A noter : la destruction des repousses de betteraves après récolte permet de gérer d’autres bioagresseurs : réduction de l’inoculum de cercosporiose, réduction des populations de teignes qui peuvent passer l’hiver sous forme de chrysalides sur des betteraves.

En fin d’hiver :

Recommandation : Détruire les couverts d’interculture contenant des crucifères, de la phacélie ou de la féverole avant fin février. 

Pourquoi ?

Ces couverts sont des réservoirs de pucerons et/ou de virus de la jaunisse :

  • Crucifères (moutarde, radis) : hôte du puceron vert Myzus persicae
  • Phacélie : hôte de Myzus persicae et réservoir viral (BYV et BtMV) à ne pas négliger.
  • Féverole : hôte principal d’Aphis fabae et réservoir viral (BtMV)

Avant les semis de betteraves :

Recommandations :

  • Surveiller les cordons de déterrage qui n’ont pas été épandus à l’automne. En présence de repousses, il est indispensable de les éliminer : retournement mécanique, bâchage, destruction chimique avec du glyphosate dans le respect de la réglementation.
  • Les silos de betteraves fourragères doivent être surveillés avec la même attention.
  • Surveiller les repousses dans la culture qui suit la betterave. Les situations de TCS sont particulièrement à risque. En présence de repousses, utiliser un herbicide anti-dicotylédone adapté.
  • Soigner la préparation de sol avant le semis des betteraves : les parcelles qui présentent une implantation lente des betteraves et de plantules peu vigoureuses attirent les pucerons.

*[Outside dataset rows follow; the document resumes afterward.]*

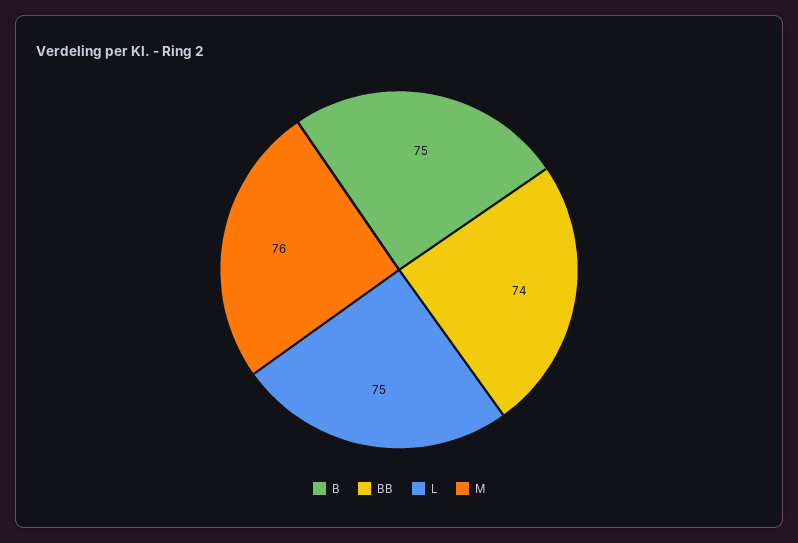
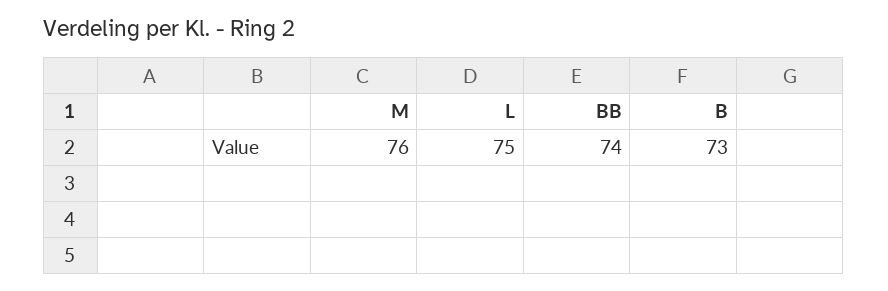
  {
-   "B": 75,
+   "B": 73,
    "BB": 74,
    "L": 75,
    "M": 76
  }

Focus sur la zone de production de betteraves porte-graines :

En Beauce, la proximité entre cultures de betteraves entraîne une continuité des cycles de contamination.

Recommandation :

Éviter l’implantation de betteraves sucrières à proximité immédiate de parcelles de betteraves porte-graines. Les études menées dans le cadre du PNRI montrent qu’au-delà d’un kilomètre, des symptômes sont présents mais souvent moins sévères.

Pourquoi ?

Les betteraves (sucrières, fourragères, potagères, porte-graines, sauvages) sont réservoirs des 4 virus de la jaunisse (BYV, BMYV, BChV, BtMV). La séparation des cultures limite les flux de pucerons et la circulation virale.

Pour être efficaces, les mesures de gestion prophylactique doivent être appliquées partout et par tous.